What you need to do =>
**1)** In the passage on ICD coding and hospital morbidity data, how many countries responded to the survey?
**2)** Please carry on the passage on ICD coding and hospital morbidity data from where it stops.

Passage for review =>
Further adding to the complexity of international coded data comparability are the modifications that various countries have adopted to meet their specific healthcare needs and contexts. For ICD-10, these countries include Australia (ICD-10-AM), Canada (ICD-10-CA), Germany (ICD-10-GM), and Korea (ICD-10-KM). Modified versions include an increased number of codes, and code-specific changes at the more granular levels (4th, 5th and 6th digit-levels). Certain categories of codes exist in one country but may not exist in another, limiting the ability to compare certain clinical contexts. For example, the ICD-10-GM has a chapter specific to behavioral and mental disorders (Chapter 5), whereas the ICD-10-CA does not, thus limiting the comparability of these disorders between the two countries [28, 29]. Issues with comparability will endure when countries do not adopt ICD systems simultaneously, or only adopt portions of it [3]. For example, in the current study, we found that some countries adopted ICD-10 for morbidity coding, but continued to use ICD-9 for coding severity and billing purposes. Finally, it is infeasible for some developing countries to adopt ICD, as it requires complex coding processes (e.g., advanced electronic infrastructure). To accommodate for hardware or software limitations, developing countries have created simplified versions of ICD, and with multiple versions in use, [5], international comparability is compromised.

The current study has limitations. The response rate was suboptimal (26 of the 117 countries currently using ICD), which is an inherent disadvantage of online surveys. To mitigate this, snowball sampling was used to reach as broad an audience as possible, followed up with reminder emails. There is also the potential for selection bias, particularly non-response bias, by which certain types of survey respondents (those countries who did not respond) are under-represented. As such, it is possible that the full extent of ICD and hospital morbidity data features was not captured from many countries. However, we did observe that our responses reached a certain level of saturation, and that our conclusion will remain that variability in data collection features exist. Despite the small number of responses, there were survey participants representing every continent, thereby gaining a deeper understanding of ICD and hospital morbidity data collection features worldwide. Furthermore, the survey results could incentivize countries to participate in future research, so that they may be able to understand how their data compares to other countries on a global scale. Another difficulty emerged during data analysis when grouping responses geographically, as sometimes there was more than one participant from the same country and their replies were discordant. When this happened, all answers were included and disclosed in the results for transparency. Conflicting information within countries may be explained by the lack of standards both at national and international levels. Further, the current questionnaire did not inquire how the hospital morbidity database was used in the participants’ country (e.g., for research, health system administration, etc.), thus we do not know the extent to which usability was impacted by data quality and the differences in data collection features. Lastly, the questions posed in the survey may have had a general quality to them, as they were not made to be granular, knowing some variation existed. General questions may have sacrificed some specificity for the characterization of data features, in order to offer a universally-interpretable survey. We also offered open-ended questions as options for countries to provide details about their unique data collection characteristics.

Record set =>
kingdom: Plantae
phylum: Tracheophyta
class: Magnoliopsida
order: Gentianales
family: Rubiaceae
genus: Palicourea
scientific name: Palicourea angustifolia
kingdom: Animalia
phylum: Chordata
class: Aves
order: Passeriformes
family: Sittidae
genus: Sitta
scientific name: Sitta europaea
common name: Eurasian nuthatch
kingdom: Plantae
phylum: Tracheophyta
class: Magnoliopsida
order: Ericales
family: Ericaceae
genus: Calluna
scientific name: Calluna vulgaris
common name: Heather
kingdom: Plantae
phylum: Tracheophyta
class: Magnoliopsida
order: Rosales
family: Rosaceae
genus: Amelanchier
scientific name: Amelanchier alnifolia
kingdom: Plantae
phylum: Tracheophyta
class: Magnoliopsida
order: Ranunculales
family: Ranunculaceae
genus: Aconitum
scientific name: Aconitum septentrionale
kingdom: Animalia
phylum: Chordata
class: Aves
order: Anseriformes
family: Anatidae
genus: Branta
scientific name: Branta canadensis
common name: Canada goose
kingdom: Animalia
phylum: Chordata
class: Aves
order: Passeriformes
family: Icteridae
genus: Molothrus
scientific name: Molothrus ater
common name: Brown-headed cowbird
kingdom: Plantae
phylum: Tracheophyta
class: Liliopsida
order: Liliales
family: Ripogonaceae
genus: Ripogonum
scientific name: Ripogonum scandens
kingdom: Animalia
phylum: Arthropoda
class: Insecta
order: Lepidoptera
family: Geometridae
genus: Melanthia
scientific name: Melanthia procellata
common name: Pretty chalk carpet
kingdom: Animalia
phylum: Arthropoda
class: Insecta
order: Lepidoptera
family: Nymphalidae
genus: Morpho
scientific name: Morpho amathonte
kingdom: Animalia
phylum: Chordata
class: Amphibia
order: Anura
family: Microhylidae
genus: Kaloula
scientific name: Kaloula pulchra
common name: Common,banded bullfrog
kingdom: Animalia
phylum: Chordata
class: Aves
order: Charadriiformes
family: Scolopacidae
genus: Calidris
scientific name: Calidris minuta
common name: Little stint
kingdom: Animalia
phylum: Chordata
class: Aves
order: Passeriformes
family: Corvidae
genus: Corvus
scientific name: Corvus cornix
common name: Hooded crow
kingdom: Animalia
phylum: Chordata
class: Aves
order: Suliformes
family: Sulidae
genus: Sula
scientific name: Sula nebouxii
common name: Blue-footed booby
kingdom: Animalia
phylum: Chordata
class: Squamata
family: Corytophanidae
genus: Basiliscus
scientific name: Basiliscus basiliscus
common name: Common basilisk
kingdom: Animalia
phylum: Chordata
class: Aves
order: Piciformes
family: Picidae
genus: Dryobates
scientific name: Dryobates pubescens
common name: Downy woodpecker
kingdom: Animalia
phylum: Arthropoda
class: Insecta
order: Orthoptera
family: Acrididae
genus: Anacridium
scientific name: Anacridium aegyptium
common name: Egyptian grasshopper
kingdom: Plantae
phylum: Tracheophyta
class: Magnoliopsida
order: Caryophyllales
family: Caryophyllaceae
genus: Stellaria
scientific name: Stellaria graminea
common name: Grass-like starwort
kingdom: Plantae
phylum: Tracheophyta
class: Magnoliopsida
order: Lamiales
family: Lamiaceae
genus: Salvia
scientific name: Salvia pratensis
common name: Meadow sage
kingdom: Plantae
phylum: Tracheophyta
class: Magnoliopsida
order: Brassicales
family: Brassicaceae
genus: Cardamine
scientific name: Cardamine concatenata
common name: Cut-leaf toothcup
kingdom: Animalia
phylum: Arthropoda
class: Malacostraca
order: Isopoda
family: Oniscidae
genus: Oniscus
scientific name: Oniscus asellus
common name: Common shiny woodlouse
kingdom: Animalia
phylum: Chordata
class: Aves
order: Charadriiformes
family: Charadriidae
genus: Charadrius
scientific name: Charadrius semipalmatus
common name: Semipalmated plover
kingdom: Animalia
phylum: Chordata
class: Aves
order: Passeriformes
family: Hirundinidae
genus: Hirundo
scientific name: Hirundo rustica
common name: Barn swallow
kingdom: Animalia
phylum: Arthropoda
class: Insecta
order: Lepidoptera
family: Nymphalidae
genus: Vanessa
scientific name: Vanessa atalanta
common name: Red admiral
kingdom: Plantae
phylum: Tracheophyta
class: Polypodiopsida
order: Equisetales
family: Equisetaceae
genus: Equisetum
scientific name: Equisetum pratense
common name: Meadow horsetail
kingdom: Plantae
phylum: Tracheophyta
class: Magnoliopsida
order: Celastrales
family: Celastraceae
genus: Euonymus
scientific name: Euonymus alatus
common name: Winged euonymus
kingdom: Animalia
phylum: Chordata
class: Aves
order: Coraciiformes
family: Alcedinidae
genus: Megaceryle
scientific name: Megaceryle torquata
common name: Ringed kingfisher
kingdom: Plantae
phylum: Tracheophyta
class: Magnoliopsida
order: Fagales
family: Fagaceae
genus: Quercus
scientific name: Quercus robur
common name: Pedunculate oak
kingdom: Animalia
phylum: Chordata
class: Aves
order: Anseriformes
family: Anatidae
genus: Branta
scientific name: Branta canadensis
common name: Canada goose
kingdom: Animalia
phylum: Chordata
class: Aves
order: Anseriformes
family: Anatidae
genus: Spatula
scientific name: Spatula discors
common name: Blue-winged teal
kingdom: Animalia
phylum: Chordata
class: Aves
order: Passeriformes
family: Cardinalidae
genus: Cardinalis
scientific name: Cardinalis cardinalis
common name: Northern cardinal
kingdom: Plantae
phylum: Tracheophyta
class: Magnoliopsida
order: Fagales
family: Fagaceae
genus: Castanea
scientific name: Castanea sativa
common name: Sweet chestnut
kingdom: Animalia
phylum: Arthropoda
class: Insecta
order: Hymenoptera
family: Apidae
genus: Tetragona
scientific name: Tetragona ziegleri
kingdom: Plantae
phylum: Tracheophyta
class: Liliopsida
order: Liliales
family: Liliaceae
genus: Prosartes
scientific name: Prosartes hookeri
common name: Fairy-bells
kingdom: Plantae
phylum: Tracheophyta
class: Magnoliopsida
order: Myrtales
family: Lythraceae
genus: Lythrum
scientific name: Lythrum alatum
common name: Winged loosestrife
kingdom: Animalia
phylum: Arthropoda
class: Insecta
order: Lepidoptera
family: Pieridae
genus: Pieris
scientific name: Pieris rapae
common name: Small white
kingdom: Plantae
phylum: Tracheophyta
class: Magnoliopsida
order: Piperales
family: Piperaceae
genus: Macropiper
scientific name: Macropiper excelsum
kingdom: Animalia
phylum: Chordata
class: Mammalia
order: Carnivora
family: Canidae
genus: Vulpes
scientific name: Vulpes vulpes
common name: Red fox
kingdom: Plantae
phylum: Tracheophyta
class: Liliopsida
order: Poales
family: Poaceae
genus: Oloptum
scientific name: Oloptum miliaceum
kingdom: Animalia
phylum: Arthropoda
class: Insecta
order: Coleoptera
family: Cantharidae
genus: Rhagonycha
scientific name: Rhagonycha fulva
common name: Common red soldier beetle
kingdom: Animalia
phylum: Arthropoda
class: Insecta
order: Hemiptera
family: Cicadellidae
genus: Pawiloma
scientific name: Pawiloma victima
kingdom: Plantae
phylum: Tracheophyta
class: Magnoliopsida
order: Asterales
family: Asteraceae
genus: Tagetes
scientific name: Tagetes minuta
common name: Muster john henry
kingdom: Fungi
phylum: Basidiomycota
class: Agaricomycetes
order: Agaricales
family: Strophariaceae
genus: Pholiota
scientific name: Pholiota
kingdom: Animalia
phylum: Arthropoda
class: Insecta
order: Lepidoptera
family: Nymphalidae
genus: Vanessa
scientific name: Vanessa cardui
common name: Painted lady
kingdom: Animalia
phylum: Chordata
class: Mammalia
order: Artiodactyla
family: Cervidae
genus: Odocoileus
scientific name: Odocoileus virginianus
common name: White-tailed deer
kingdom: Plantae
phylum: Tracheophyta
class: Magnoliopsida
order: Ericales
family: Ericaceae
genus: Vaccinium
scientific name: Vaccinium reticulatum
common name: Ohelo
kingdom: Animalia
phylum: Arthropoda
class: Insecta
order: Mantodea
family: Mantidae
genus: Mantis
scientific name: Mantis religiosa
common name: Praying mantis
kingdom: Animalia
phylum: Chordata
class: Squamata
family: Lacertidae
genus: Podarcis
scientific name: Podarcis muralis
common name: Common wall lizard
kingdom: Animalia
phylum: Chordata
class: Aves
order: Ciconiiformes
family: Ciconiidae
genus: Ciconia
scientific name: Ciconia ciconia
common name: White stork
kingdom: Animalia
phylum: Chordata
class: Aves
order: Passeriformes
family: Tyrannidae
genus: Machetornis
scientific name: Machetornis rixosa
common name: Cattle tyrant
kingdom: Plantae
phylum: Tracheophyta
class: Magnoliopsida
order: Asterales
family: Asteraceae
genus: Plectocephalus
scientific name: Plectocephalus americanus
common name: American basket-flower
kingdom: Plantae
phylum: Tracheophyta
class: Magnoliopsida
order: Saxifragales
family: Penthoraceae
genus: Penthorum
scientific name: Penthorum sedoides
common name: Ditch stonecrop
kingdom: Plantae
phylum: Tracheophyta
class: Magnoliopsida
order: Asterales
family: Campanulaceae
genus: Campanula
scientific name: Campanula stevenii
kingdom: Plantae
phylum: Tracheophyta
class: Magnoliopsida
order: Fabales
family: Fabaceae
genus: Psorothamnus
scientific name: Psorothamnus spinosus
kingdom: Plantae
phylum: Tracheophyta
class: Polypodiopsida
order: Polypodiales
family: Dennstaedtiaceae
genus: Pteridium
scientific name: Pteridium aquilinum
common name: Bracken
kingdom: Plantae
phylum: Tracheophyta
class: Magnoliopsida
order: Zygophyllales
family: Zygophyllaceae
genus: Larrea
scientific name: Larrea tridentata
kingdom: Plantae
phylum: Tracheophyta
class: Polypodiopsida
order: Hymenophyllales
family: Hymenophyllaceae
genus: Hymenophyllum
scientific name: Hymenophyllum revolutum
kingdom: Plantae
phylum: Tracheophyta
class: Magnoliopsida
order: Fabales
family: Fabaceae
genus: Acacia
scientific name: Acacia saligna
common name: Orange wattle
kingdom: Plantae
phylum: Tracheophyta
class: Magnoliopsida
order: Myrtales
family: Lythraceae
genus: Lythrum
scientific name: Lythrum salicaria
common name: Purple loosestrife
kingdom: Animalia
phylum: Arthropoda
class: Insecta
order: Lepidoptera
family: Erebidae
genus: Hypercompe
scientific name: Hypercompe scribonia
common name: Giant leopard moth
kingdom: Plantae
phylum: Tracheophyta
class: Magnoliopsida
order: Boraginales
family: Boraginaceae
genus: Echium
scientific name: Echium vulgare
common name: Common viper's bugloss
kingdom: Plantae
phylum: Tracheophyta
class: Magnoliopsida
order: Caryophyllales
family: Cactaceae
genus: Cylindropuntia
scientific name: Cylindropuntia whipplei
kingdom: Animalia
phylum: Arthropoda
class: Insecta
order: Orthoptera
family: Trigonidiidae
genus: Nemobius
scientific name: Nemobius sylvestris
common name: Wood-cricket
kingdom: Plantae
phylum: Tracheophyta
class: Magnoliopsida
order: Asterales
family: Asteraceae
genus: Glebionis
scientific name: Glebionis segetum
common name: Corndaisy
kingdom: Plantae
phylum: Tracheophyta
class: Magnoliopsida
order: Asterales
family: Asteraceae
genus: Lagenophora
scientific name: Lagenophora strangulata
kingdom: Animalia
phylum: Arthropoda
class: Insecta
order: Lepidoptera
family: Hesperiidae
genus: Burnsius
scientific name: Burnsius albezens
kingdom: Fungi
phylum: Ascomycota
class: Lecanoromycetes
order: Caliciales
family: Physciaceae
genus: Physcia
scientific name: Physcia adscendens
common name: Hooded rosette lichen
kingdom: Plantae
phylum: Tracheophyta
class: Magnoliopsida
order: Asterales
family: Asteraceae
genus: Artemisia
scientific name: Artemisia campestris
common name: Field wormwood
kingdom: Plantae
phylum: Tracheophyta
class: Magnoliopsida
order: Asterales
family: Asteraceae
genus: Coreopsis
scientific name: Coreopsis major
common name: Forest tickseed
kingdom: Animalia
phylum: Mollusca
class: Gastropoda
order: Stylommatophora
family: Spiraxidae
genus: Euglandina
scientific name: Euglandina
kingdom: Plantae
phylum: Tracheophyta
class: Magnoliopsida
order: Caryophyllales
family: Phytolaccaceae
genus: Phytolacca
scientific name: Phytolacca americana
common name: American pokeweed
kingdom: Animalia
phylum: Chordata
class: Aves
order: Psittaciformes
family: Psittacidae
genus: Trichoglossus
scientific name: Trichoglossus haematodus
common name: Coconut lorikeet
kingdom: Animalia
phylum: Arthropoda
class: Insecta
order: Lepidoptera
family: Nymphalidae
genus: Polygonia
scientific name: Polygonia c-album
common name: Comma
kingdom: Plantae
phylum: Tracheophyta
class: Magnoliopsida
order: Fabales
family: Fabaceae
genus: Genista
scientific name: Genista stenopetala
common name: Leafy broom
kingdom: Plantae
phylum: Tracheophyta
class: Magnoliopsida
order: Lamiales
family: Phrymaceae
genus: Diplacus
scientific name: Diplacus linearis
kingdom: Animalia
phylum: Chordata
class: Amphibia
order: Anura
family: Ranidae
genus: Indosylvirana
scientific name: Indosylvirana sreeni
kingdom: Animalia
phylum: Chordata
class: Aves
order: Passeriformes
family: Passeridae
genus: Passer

Numbered responses =>
**1)** 26 of the 117 countries currently using ICD.

**2)**
Conclusion

These survey data demonstrated the current status of ICD and hospital morbidity data collection features internationally. Results will be reported to WHO to illustrate the landscape of differences in ICD meta-features, and prepare for the adoption of ICD-11 MMS. Thus, the current survey could assist in enhancing data comparability twofold: 1) by bringing awareness to heterogeneity in data collection across countries, in an effort to better data quality for research and surveillance purposes, and 2) by informing stakeholders and decision-makers of the need to improve and support standardization of ICD data in the future.